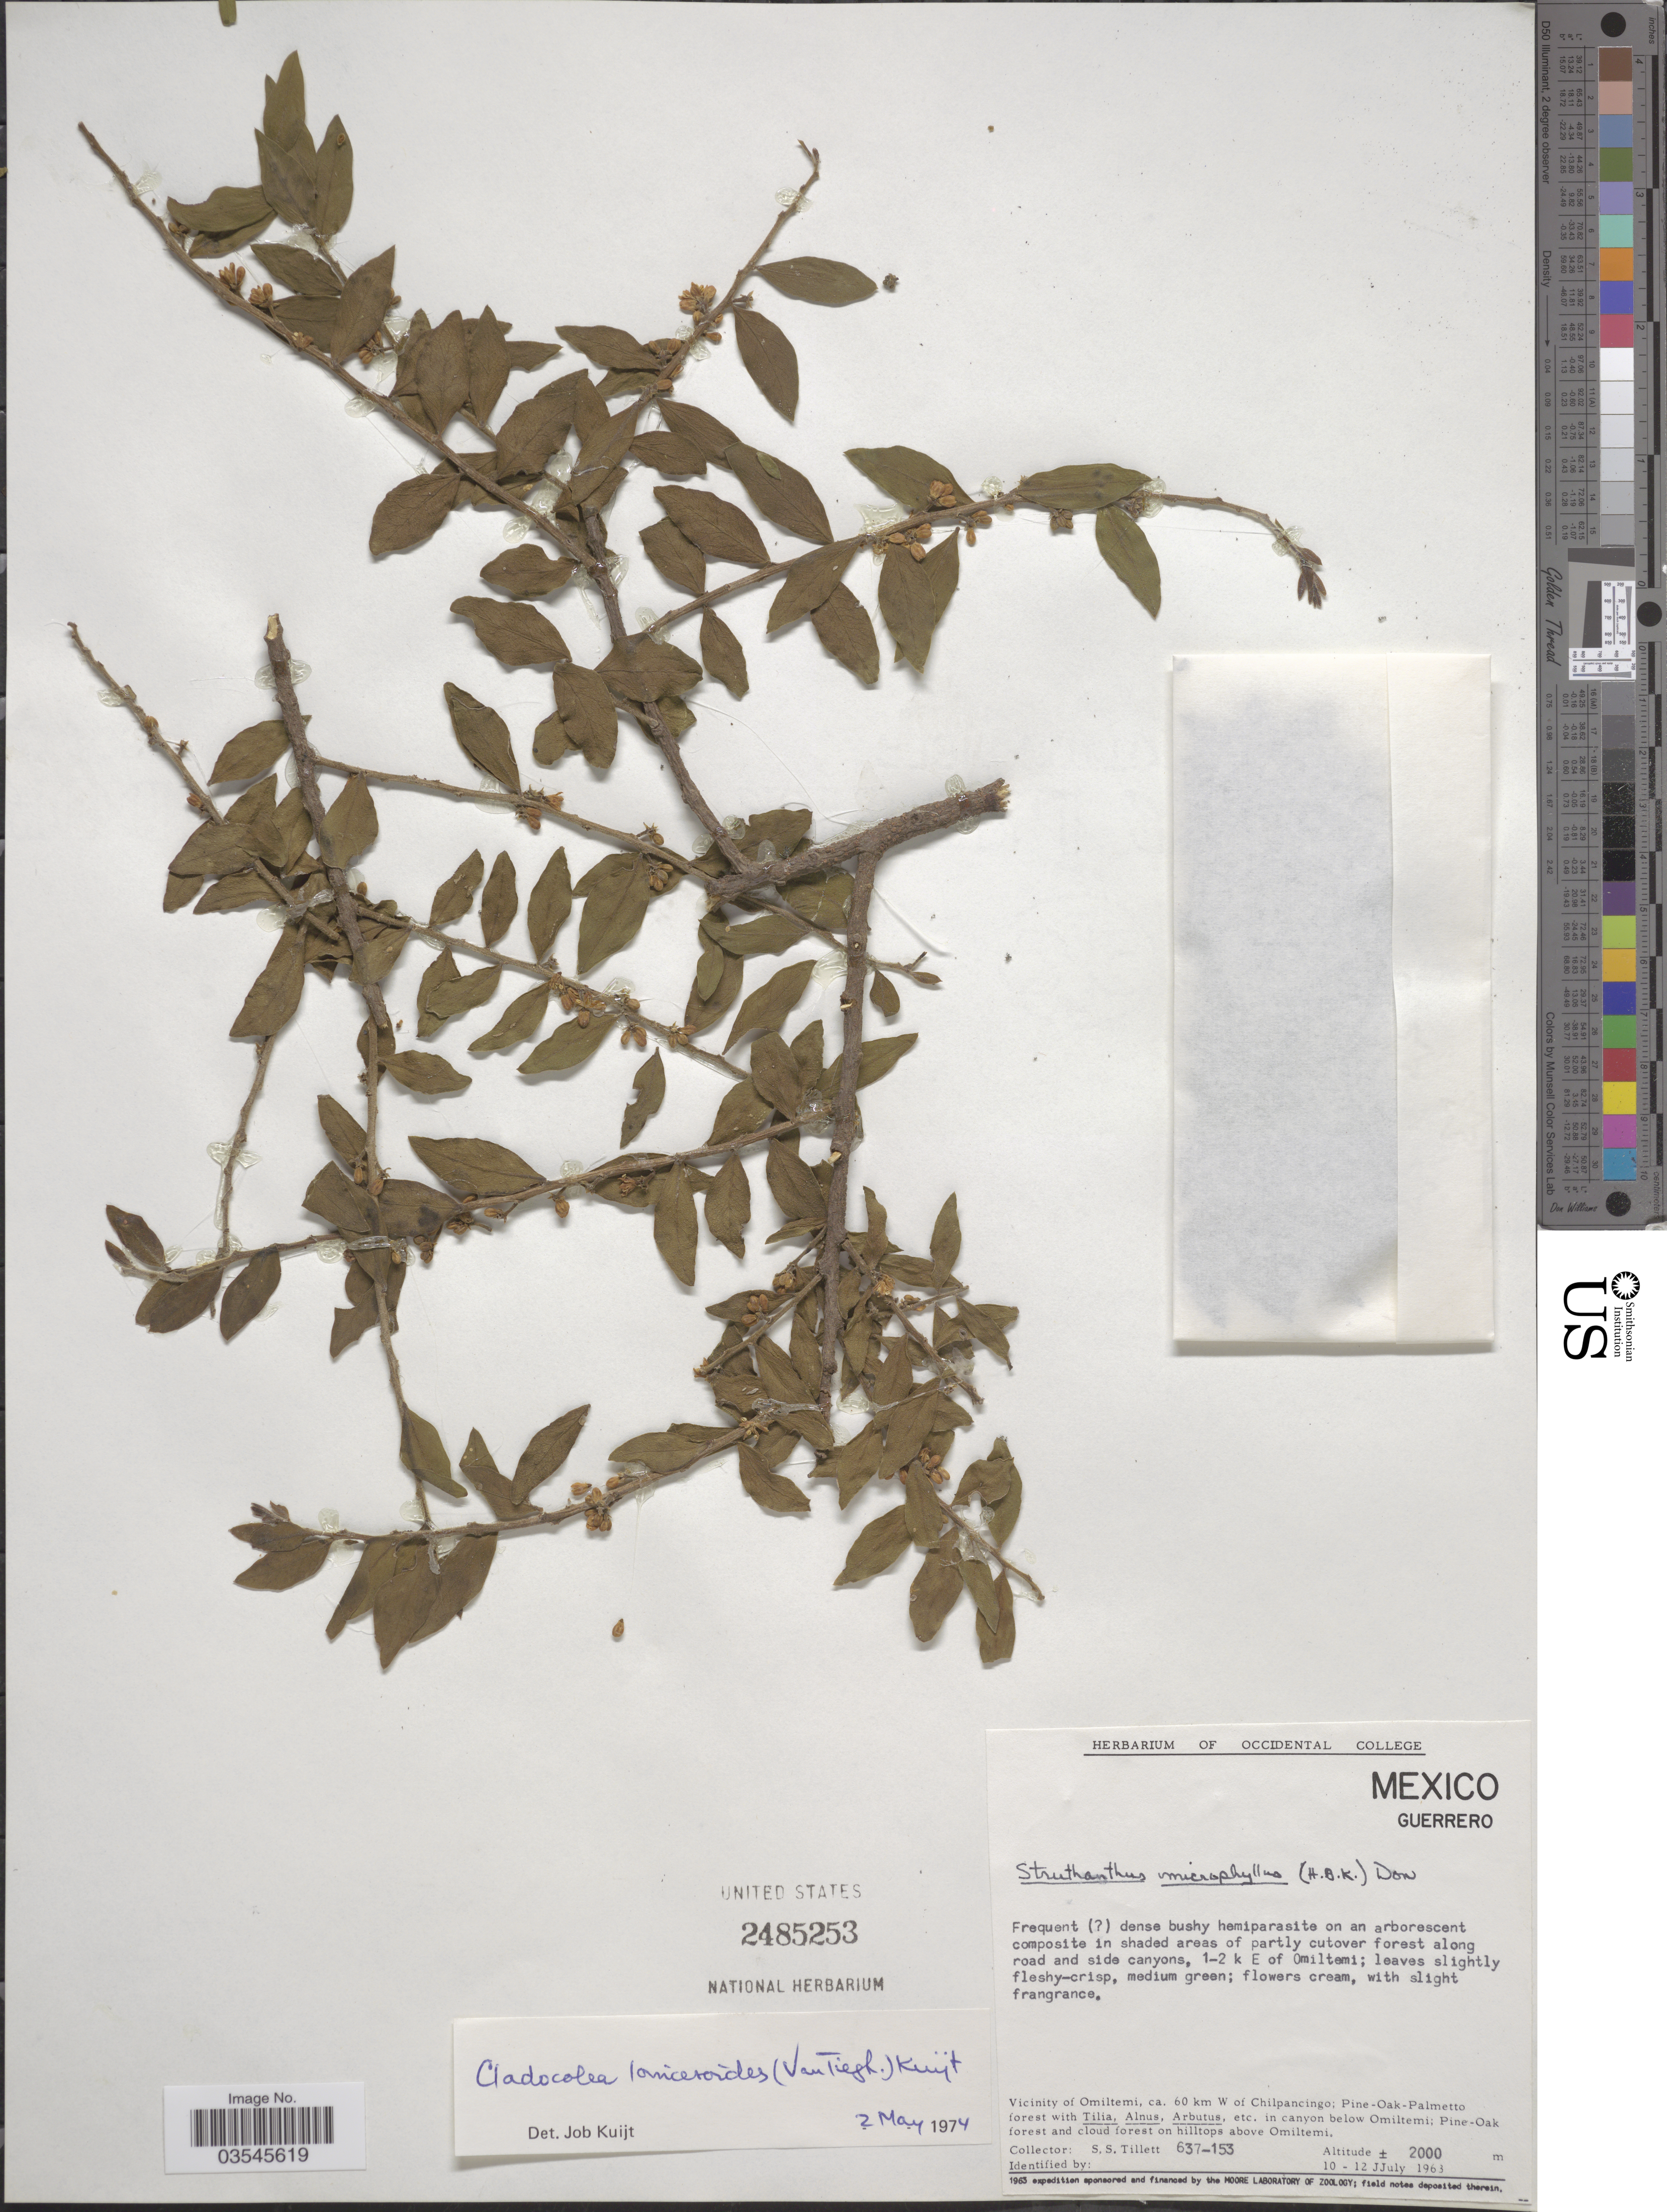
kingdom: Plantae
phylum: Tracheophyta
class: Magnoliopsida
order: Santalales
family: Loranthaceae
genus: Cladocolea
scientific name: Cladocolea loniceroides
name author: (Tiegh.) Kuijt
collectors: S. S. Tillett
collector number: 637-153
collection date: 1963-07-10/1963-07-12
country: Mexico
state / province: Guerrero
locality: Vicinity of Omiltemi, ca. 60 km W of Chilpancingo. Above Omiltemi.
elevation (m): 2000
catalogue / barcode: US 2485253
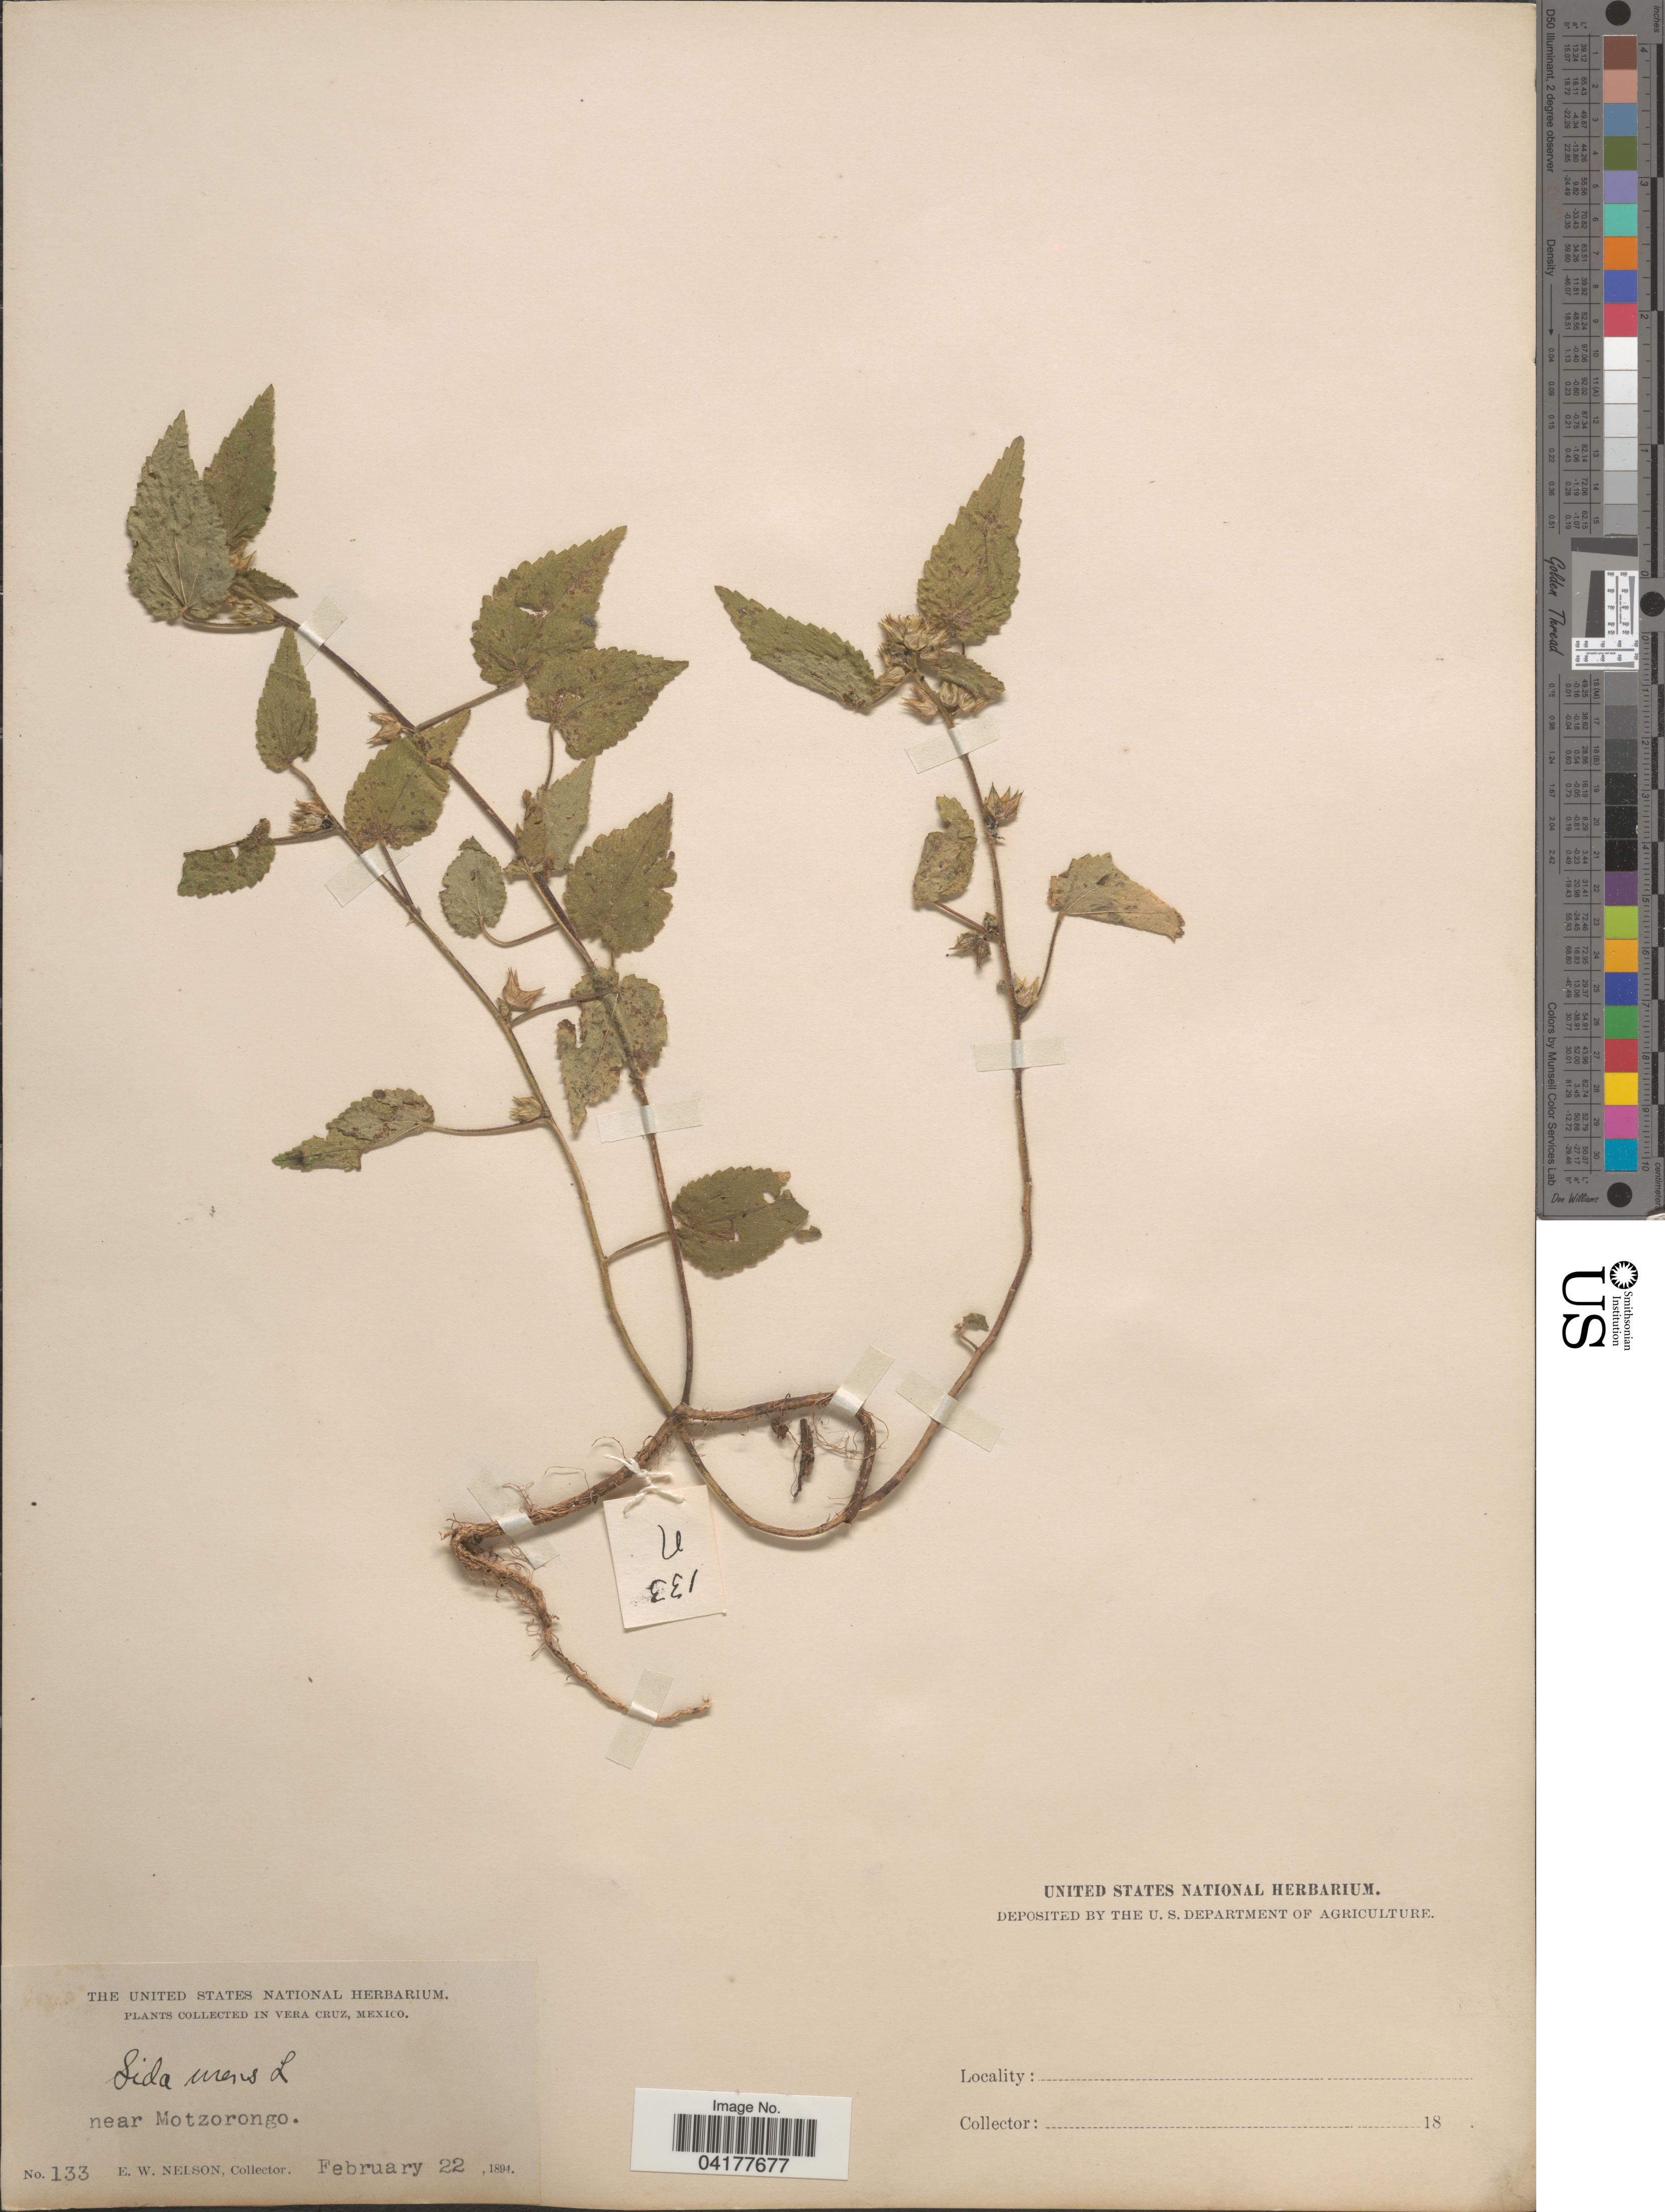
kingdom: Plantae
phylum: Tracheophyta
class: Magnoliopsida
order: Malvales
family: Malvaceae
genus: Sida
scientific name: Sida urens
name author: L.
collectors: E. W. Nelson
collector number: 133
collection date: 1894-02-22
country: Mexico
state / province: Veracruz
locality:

- [EXERCISE OBJECTIVE]:
Quote every line of text in the items above word for word, leaving out the pictures.

- [CORRECT RESULT]:
kingdom: Plantae
phylum: Tracheophyta
class: Magnoliopsida
order: Santalales
family: Loranthaceae
genus: Cladocolea
scientific name: Cladocolea loniceroides
name author: (Tiegh.) Kuijt
collectors: S. S. Tillett
collector number: 637-153
collection date: 1963-07-10/1963-07-12
country: Mexico
state / province: Guerrero
locality: Vicinity of Omiltemi, ca. 60 km W of Chilpancingo. Above Omiltemi.
elevation (m): 2000
catalogue / barcode: US 2485253
kingdom: Plantae
phylum: Tracheophyta
class: Magnoliopsida
order: Malvales
family: Malvaceae
genus: Sida
scientific name: Sida urens
name author: L.
collectors: E. W. Nelson
collector number: 133
collection date: 1894-02-22
country: Mexico
state / province: Veracruz
locality:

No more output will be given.